In quegli anni Croce era la più alta autorità filosofica.
“Il culto di Croce fu un fenomeno che si sviluppò nel dopoguerra. Ricordo quest’uomo dall’aria bonaria che andai a trovare a Palazzo Filomarino. Mi ricevette un po’ distrattamente. Mi disse occupati della storia, la storia è la sola cosa che non morirà mai. C’era come un cerchio magico intorno a lui. Persone che lo proteggevano: i crociani”.

Lei non era crociano?
“Mai stato. Allora le mie tendenze – dopo le letture di Boutroux, Blondel, Bergson – erano spiritualiste. E poi c’era il marxismo che cominciava a far presa nel mondo napoletano. Mi trasferii a Napoli nel 1950. Una città che ribolliva di iniziative culturali. A parte l’interesse per Marx – di cui si fecero fautori Napolitano, Amendola e lo stesso Alicata – c’era la Società filosofica che a Napoli era coordinata da Cleto Carbonara, un uomo di notevole ingegno teorico che tentò di ibridare Gentile e Croce, correggendone i formalismi astratti con un’apertura all’empirismo”.

Che cosa è per lei il tramonto? Condizione nella quale mi pare versiamo ampiamente.
“Tramontiamo da sempre come da sempre il nichilismo pervade l’Occidente. Fu Eraclito a ricordarci che di ogni ente mortale non si può disporre due volte. E che la cosa mentre è non è. Contro il nichilismo si sono costruite macchine ideologiche e religiose oggi inutilizzabili. Anche perché è mutato il senso che noi attribuiamo al nichilismo”.

Viviamo in un’epoca nichilista?
“Vi siamo pienamente immersi. Ma con questa differenza rispetto al passato: oggi non è più interessante il nichilismo teorico, quello che affermava, da Nietzsche a Dostoevskij, che siccome non c’è più verità allora tutto è possibile.
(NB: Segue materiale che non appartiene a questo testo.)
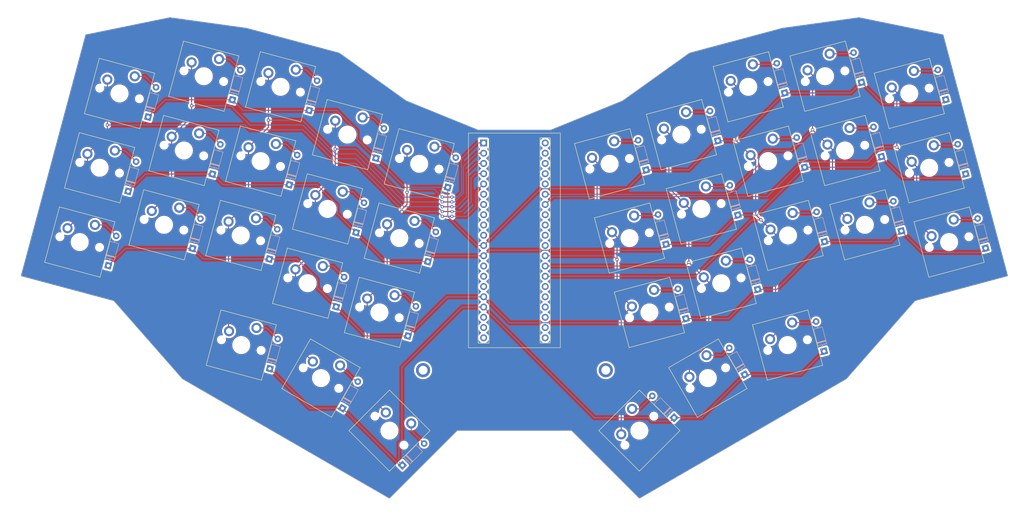
<source format=kicad_pcb>
(kicad_pcb (version 20221018) (generator pcbnew)

  (general
    (thickness 1.6)
  )

  (paper "A4")
  (layers
    (0 "F.Cu" signal)
    (31 "B.Cu" signal)
    (32 "B.Adhes" user "B.Adhesive")
    (33 "F.Adhes" user "F.Adhesive")
    (34 "B.Paste" user)
    (35 "F.Paste" user)
    (36 "B.SilkS" user "B.Silkscreen")
    (37 "F.SilkS" user "F.Silkscreen")
    (38 "B.Mask" user)
    (39 "F.Mask" user)
    (40 "Dwgs.User" user "User.Drawings")
    (41 "Cmts.User" user "User.Comments")
    (42 "Eco1.User" user "User.Eco1")
    (43 "Eco2.User" user "User.Eco2")
    (44 "Edge.Cuts" user)
    (45 "Margin" user)
    (46 "B.CrtYd" user "B.Courtyard")
    (47 "F.CrtYd" user "F.Courtyard")
    (48 "B.Fab" user)
    (49 "F.Fab" user)
    (50 "User.1" user)
    (51 "User.2" user)
    (52 "User.3" user)
    (53 "User.4" user)
    (54 "User.5" user)
    (55 "User.6" user)
    (56 "User.7" user)
    (57 "User.8" user)
    (58 "User.9" user)
  )

  (setup
    (pad_to_mask_clearance 0)
    (grid_origin 147.552661 76.484833)
    (pcbplotparams
      (layerselection 0x00010fc_ffffffff)
      (plot_on_all_layers_selection 0x0000000_00000000)
      (disableapertmacros false)
      (usegerberextensions false)
      (usegerberattributes true)
      (usegerberadvancedattributes true)
      (creategerberjobfile true)
      (dashed_line_dash_ratio 12.000000)
      (dashed_line_gap_ratio 3.000000)
      (svgprecision 4)
      (plotframeref false)
      (viasonmask false)
      (mode 1)
      (useauxorigin false)
      (hpglpennumber 1)
      (hpglpenspeed 20)
      (hpglpendiameter 15.000000)
      (dxfpolygonmode true)
      (dxfimperialunits true)
      (dxfusepcbnewfont true)
      (psnegative false)
      (psa4output false)
      (plotreference true)
      (plotvalue true)
      (plotinvisibletext false)
      (sketchpadsonfab false)
      (subtractmaskfromsilk false)
      (outputformat 1)
      (mirror false)
      (drillshape 1)
      (scaleselection 1)
      (outputdirectory "")
    )
  )

  (net 0 "")
  (net 1 "R0")
  (net 2 "Net-(D1-A)")
  (net 3 "Net-(D2-A)")
  (net 4 "Net-(D3-A)")
  (net 5 "Net-(D4-A)")
  (net 6 "Net-(D5-A)")
  (net 7 "Net-(D6-A)")
  (net 8 "Net-(D7-A)")
  (net 9 "Net-(D8-A)")
  (net 10 "Net-(D9-A)")
  (net 11 "Net-(D10-A)")
  (net 12 "R1")
  (net 13 "Net-(D11-A)")
  (net 14 "Net-(D12-A)")
  (net 15 "Net-(D13-A)")
  (net 16 "Net-(D14-A)")
  (net 17 "Net-(D15-A)")
  (net 18 "Net-(D16-A)")
  (net 19 "Net-(D17-A)")
  (net 20 "Net-(D18-A)")
  (net 21 "Net-(D19-A)")
  (net 22 "Net-(D20-A)")
  (net 23 "R2")
  (net 24 "Net-(D21-A)")
  (net 25 "Net-(D22-A)")
  (net 26 "Net-(D23-A)")
  (net 27 "Net-(D24-A)")
  (net 28 "Net-(D25-A)")
  (net 29 "Net-(D26-A)")
  (net 30 "Net-(D27-A)")
  (net 31 "Net-(D28-A)")
  (net 32 "Net-(D29-A)")
  (net 33 "Net-(D30-A)")
  (net 34 "R3")
  (net 35 "Net-(D31-A)")
  (net 36 "Net-(D32-A)")
  (net 37 "Net-(D33-A)")
  (net 38 "Net-(D34-A)")
  (net 39 "Net-(D35-A)")
  (net 40 "Net-(D36-A)")
  (net 41 "C0")
  (net 42 "C1")
  (net 43 "C2")
  (net 44 "C3")
  (net 45 "C4")
  (net 46 "C5")
  (net 47 "C6")
  (net 48 "C7")
  (net 49 "C8")
  (net 50 "C9")
  (net 51 "unconnected-(U2-5V-Pad40)")
  (net 52 "unconnected-(U2-GND-Pad39)")
  (net 53 "unconnected-(U2-3V3-Pad38)")
  (net 54 "unconnected-(U2-PB10-Pad37)")
  (net 55 "unconnected-(U2-PB2-Pad36)")
  (net 56 "unconnected-(U2-PA9-Pad6)")
  (net 57 "unconnected-(U2-PA10-Pad7)")
  (net 58 "unconnected-(U2-PA7-Pad33)")
  (net 59 "unconnected-(U2-PA11-Pad8)")
  (net 60 "unconnected-(U2-PA6-Pad32)")
  (net 61 "unconnected-(U2-PA12-Pad9)")
  (net 62 "unconnected-(U2-PA5-Pad31)")
  (net 63 "unconnected-(U2-PA15-Pad10)")
  (net 64 "unconnected-(U2-PA4-Pad30)")
  (net 65 "unconnected-(U2-PB5-Pad13)")
  (net 66 "unconnected-(U2-PB6-Pad14)")
  (net 67 "unconnected-(U2-PA0-Pad26)")
  (net 68 "unconnected-(U2-PB7-Pad15)")
  (net 69 "unconnected-(U2-RES-Pad25)")
  (net 70 "unconnected-(U2-PC15-Pad24)")
  (net 71 "unconnected-(U2-PC14-Pad23)")
  (net 72 "unconnected-(U2-5V-Pad18)")
  (net 73 "unconnected-(U2-PC13-Pad22)")
  (net 74 "unconnected-(U2-GND-Pad19)")
  (net 75 "unconnected-(U2-VBat-Pad21)")
  (net 76 "unconnected-(U2-3V3-Pad20)")

  (footprint "WeAct_BlackPill:YAAJ_WeAct_BlackPill_2" (layer "F.Cu") (at 139.932661 52.354833))

  (footprint "ScottoKeebs_MX:MX_PCB_1.00u" (layer "F.Cu") (at 195.454657 110.589234 30))

  (footprint "ScottoKeebs_MX:MX_PCB_1.00u" (layer "F.Cu") (at 210.391629 56.858888 15))

  (footprint "ScottoKeebs_MX:MX_PCB_1.00u" (layer "F.Cu") (at 39.899849 76.899324 -15))

  (footprint "ScottoKeebs_MX:MX_PCB_1.00u" (layer "F.Cu") (at 198.770181 87.090604 15))

  (footprint "ScottoKeebs_MX:MX_PCB_1.00u" (layer "F.Cu") (at 178.497878 123.600624 45))

  (footprint "ScottoKeebs_MX:MX_PCB_1.00u" (layer "F.Cu") (at 188.909179 50.288834 15))

  (footprint "ScottoKeebs_MX:MX_PCB_1.00u" (layer "F.Cu") (at 215.32213 75.259772 15))

  (footprint "ScottoKeebs_MX:MX_PCB_1.00u" (layer "F.Cu") (at 60.765986 72.629381 -15))

  (footprint "ScottoKeebs_MX:MX_PCB_1.00u" (layer "F.Cu") (at 193.839681 68.689721 15))

  (footprint "hwkb:tbc" (layer "F.Cu") (at 147.552661 119.347333))

  (footprint "ScottoKeebs_MX:MX_PCB_1.00u" (layer "F.Cu") (at 70.626996 35.82761 -15))

  (footprint "ScottoKeebs_MX:MX_PCB_1.00u" (layer "F.Cu") (at 44.830354 58.498435 -15))

  (footprint "ScottoKeebs_MX:MX_PCB_1.00u" (layer "F.Cu") (at 171.124606 57.519447 15))

  (footprint "ScottoKeebs_MX:MX_PCB_1.00u" (layer "F.Cu") (at 224.478323 35.827607 15))

  (footprint "ScottoKeebs_MX:MX_PCB_1.00u" (layer "F.Cu") (at 89.644198 38.458001 -15))

  (footprint "ScottoKeebs_MX:MX_PCB_1.00u" (layer "F.Cu") (at 101.265637 68.689724 -15))

  (footprint "ScottoKeebs_MX:MX_PCB_1.00u" (layer "F.Cu") (at 250.274964 58.498432 15))

  (footprint "ScottoKeebs_MX:MX_PCB_1.00u" (layer "F.Cu") (at 79.783184 75.259774 -15))

  (footprint "ScottoKeebs_MX:MX_PCB_1.00u" (layer "F.Cu") (at 106.196144 50.288835 -15))

  (footprint "ScottoKeebs_MX:MX_PCB_1.00u" (layer "F.Cu") (at 180.985605 94.321219 15))

  (footprint "ScottoKeebs_MX:MX_PCB_1.00u" (layer "F.Cu") (at 49.760855 40.097549 -15))

  (footprint "ScottoKeebs_MX:MX_PCB_1.00u" (layer "F.Cu") (at 215.201243 102.40993 15))

  (footprint "ScottoKeebs_MX:MX_PCB_1.00u" (layer "F.Cu") (at 114.119712 94.321223 -15))

  (footprint "ScottoKeebs_MX:MX_PCB_1.00u" (layer "F.Cu") (at 84.713692 56.858888 -15))

  (footprint "ScottoKeebs_MX:MX_PCB_1.00u" (layer "F.Cu") (at 123.980716 57.519449 -15))

  (footprint "ScottoKeebs_MX:MX_PCB_1.00u" (layer "F.Cu") (at 119.050212 75.920336 -15))

  (footprint (layer "F.Cu") (at 124.930786 108.631708))

  (footprint (layer "F.Cu") (at 170.174536 108.631708))

  (footprint "ScottoKeebs_MX:MX_PCB_1.00u" (layer "F.Cu") (at 234.339333 72.629381 15))

  (footprint "ScottoKeebs_MX:MX_PCB_1.00u" (layer "F.Cu")
    (tstamp cb608273-b05e-4513-aa10-179e70ebb2ac)
    (at 96.335135 87.090609 -15)
    (descr "MX keyswitch PCB Mount Keycap 1.00u")
    (tags "MX Keyboard Keyswitch Switch PCB Cutout Keycap 1.00u")
    (property "Sheetfile" "hwkb.kicad_sch")
    (property "Sheetname" "")
    (property "ki_description" "Push butto
... [1712985 chars truncated]
</source>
Oggi la gente ha rovesciato questa sentenza e dice che siccome tutto è possibile allora non c’è più verità”.

Paura perché?
“Ho l’impressione che stiamo vivendo ciò che io chiamo la “razionalità idiota”. Idiota non tanto delle scarse capacità intellettive, ma come suggerivano i greci dell’attenzione dedicata al proprio particolare. Siamo come i topi di una nave che affonda, ciascuno cerca la sua via di salvezza. Ma non è così che ci si salva”.

In quale modo, allora?
“Una delle chiavi della modernità civile è il rispetto. Che non vuol dire devozione, ma consapevolezza della relazione. Tutto ciò che io penso ha un senso solo se si confronta con quello che pensano gli altri. Il rispetto significa non interferire con la vita mentale dell’altro, ma confrontarsi con essa”.

Si sente un uomo realizzato?
“Non lo sono. Più vado avanti negli anni e più o la sensazione di aver perduto tempo. Un tempo ormai irrecuperabile. Le confesso però che non mi pento di nessuna delle cose che ho fatto, mentre mi pento per tutto quello che non ho fatto”.

Ancora una punta di istrionismo.
“Torniamo alla teatralità e al gioco”.

Torniamo a una certa idea di Napoli.
“Questa città è solo rappresentazione. Ci innamoriamo del nostro apparire belli e singolari agli occhi del mondo. Una forma di narcisismo che spinge una società urbana alla propria decadenza. Ma non possiamo vivere di solo fascino. Perfino la malinconia napoletana è diventata qualcosa di pittoresco”.